Anonymous wrote:Legally, all public schools in the country are required to follow the 504 or IEP requirements. The reality is a very different story. If your home school has the capacity and resources to make the accommodations or provide special education services then they will. If they don't have the resources, which many do not, they will ignore it or only accommodate it partially. MCPS is a very large system. Some principals and special educators will bend over backward to do the most with what they can and meet the requirements. Other principals and special educators do not uphold the law either because staff is burnt out, some don't understand the law and take a perspective that a 504 or IEP is about just getting by, and others lack the organization to manage these.

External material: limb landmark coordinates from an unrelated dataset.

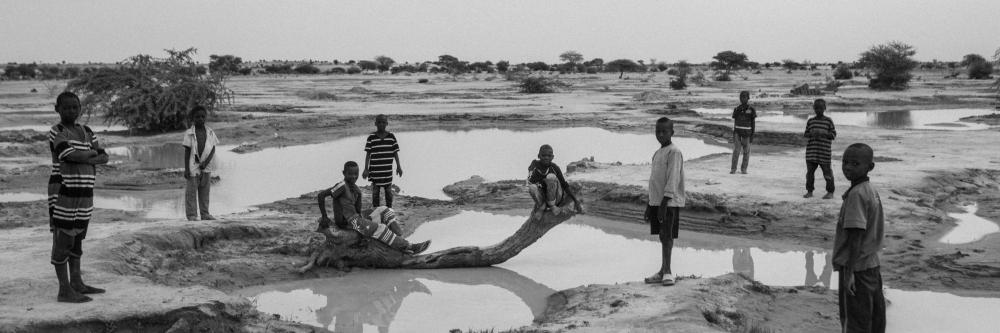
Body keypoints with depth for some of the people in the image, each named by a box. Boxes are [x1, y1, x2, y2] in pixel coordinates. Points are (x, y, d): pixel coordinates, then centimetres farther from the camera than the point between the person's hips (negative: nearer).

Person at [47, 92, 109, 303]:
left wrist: (83, 158, -12)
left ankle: (76, 283, 23)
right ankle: (64, 290, -4)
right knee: (62, 239, -5)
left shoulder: (87, 132, 13)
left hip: (85, 193, 7)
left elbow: (104, 157, 5)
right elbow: (71, 156, -21)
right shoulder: (56, 133, -7)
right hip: (63, 192, -7)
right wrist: (91, 152, -4)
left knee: (77, 238, 14)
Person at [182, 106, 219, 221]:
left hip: (206, 167, 3)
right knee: (191, 191, -1)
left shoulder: (210, 133, 5)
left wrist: (206, 162, -12)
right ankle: (192, 215, 3)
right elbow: (187, 151, -4)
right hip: (193, 167, -3)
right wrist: (186, 169, -8)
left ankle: (205, 214, 13)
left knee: (205, 191, 7)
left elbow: (213, 149, 3)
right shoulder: (189, 133, -3)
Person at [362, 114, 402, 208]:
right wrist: (366, 169, -6)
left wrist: (398, 166, 4)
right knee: (375, 192, 5)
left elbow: (395, 153, 6)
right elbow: (368, 154, -3)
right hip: (375, 170, -1)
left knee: (389, 192, 7)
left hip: (387, 170, 1)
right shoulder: (371, 138, -5)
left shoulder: (391, 137, 0)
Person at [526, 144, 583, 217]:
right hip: (541, 196, 1)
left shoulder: (554, 167, -7)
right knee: (532, 187, -31)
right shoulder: (535, 164, -3)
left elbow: (565, 185, -7)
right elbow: (531, 181, -12)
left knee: (551, 176, -29)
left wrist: (576, 201, -13)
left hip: (556, 198, -1)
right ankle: (540, 206, -11)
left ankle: (552, 205, -16)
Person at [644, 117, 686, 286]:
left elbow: (673, 179, -18)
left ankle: (667, 271, -9)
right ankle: (663, 272, 15)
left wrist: (664, 203, -23)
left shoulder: (674, 152, -11)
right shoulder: (657, 153, 16)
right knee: (662, 236, 10)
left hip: (670, 202, -8)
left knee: (667, 235, -10)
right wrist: (650, 205, 22)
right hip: (657, 201, 8)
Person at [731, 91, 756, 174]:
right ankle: (733, 169, -3)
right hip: (737, 132, 1)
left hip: (747, 133, -1)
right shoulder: (737, 109, 3)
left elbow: (753, 123, -1)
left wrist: (752, 135, -6)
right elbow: (734, 122, 7)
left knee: (746, 151, 3)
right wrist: (733, 134, 5)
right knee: (736, 150, -8)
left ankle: (743, 169, 13)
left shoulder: (752, 110, -3)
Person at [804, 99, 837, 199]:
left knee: (827, 172, 1)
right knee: (810, 171, 6)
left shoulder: (828, 121, 0)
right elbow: (806, 134, 13)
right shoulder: (810, 121, 9)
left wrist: (823, 134, -16)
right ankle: (809, 191, 17)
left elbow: (834, 135, 0)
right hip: (811, 151, 3)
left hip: (824, 150, -3)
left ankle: (830, 192, 10)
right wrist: (811, 134, -9)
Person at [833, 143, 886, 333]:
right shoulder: (871, 190, 10)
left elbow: (856, 235, -22)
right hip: (872, 266, 9)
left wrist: (849, 272, -21)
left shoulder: (856, 194, -19)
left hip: (856, 268, -9)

At the next level up, the situation changes. MCPS has a very bad reputation in being hostile toward any appeals by special ed parents. If you have enough money to pay for your own lawyer or educational advocate and you are educated enough to know the law then you will be OK. If you have limited means then you will have a much harder time ensuring that your child's accommodations are met.

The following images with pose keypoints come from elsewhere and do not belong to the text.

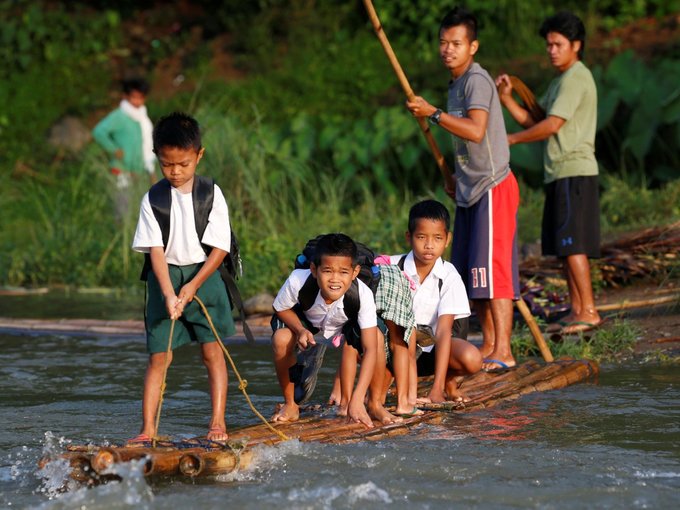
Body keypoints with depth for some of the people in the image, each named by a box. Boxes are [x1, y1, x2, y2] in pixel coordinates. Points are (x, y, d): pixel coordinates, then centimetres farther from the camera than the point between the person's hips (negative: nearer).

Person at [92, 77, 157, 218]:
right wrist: (114, 150, -18)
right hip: (122, 171, -8)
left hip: (138, 171, 8)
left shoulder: (143, 118, 15)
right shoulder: (119, 116, -10)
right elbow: (99, 132, -23)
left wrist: (151, 170, 19)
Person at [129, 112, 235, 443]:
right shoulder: (153, 199, -2)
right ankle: (148, 428, 0)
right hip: (164, 278, 0)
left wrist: (193, 286, -13)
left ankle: (218, 422, 4)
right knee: (158, 356, -1)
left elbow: (220, 247, -5)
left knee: (212, 350, -1)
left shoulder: (211, 194, -3)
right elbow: (155, 249, -9)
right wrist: (169, 293, -21)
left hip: (205, 277, 0)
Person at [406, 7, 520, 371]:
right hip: (470, 190, 10)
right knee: (469, 273, 11)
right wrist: (456, 178, 22)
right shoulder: (456, 83, 16)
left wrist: (433, 113, -28)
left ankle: (503, 351, -11)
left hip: (493, 187, -10)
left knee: (491, 270, -12)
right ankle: (488, 344, 18)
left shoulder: (477, 80, -14)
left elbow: (476, 131, -29)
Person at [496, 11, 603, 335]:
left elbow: (551, 126, -17)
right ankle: (576, 310, 12)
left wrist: (512, 139, -6)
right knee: (565, 245, 10)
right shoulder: (561, 81, 21)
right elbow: (535, 122, 18)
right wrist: (507, 99, 5)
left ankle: (588, 311, -14)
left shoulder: (575, 78, -11)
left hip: (574, 172, -10)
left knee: (572, 244, -13)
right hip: (560, 174, 10)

You are jumping into the appeal process for Special Ed parents when OP is asking for basic information about what schools are appropriate for her child. You have a lot of wonderful information to share but can you see how overwhelming this amount of information is?
OP, as a parent of a child with physical disabilities (child with cerebral palsy who is bright), I can say that MoCo does a very good job of accommodating the orthopedically handicapped. Schools and programs become trickier as the child gets older. But kindergarten and elementary schools have strong programs.
I would avoid DC. It has a terrible reputation.
Montgomery County and Northern Virginia are going to be equal.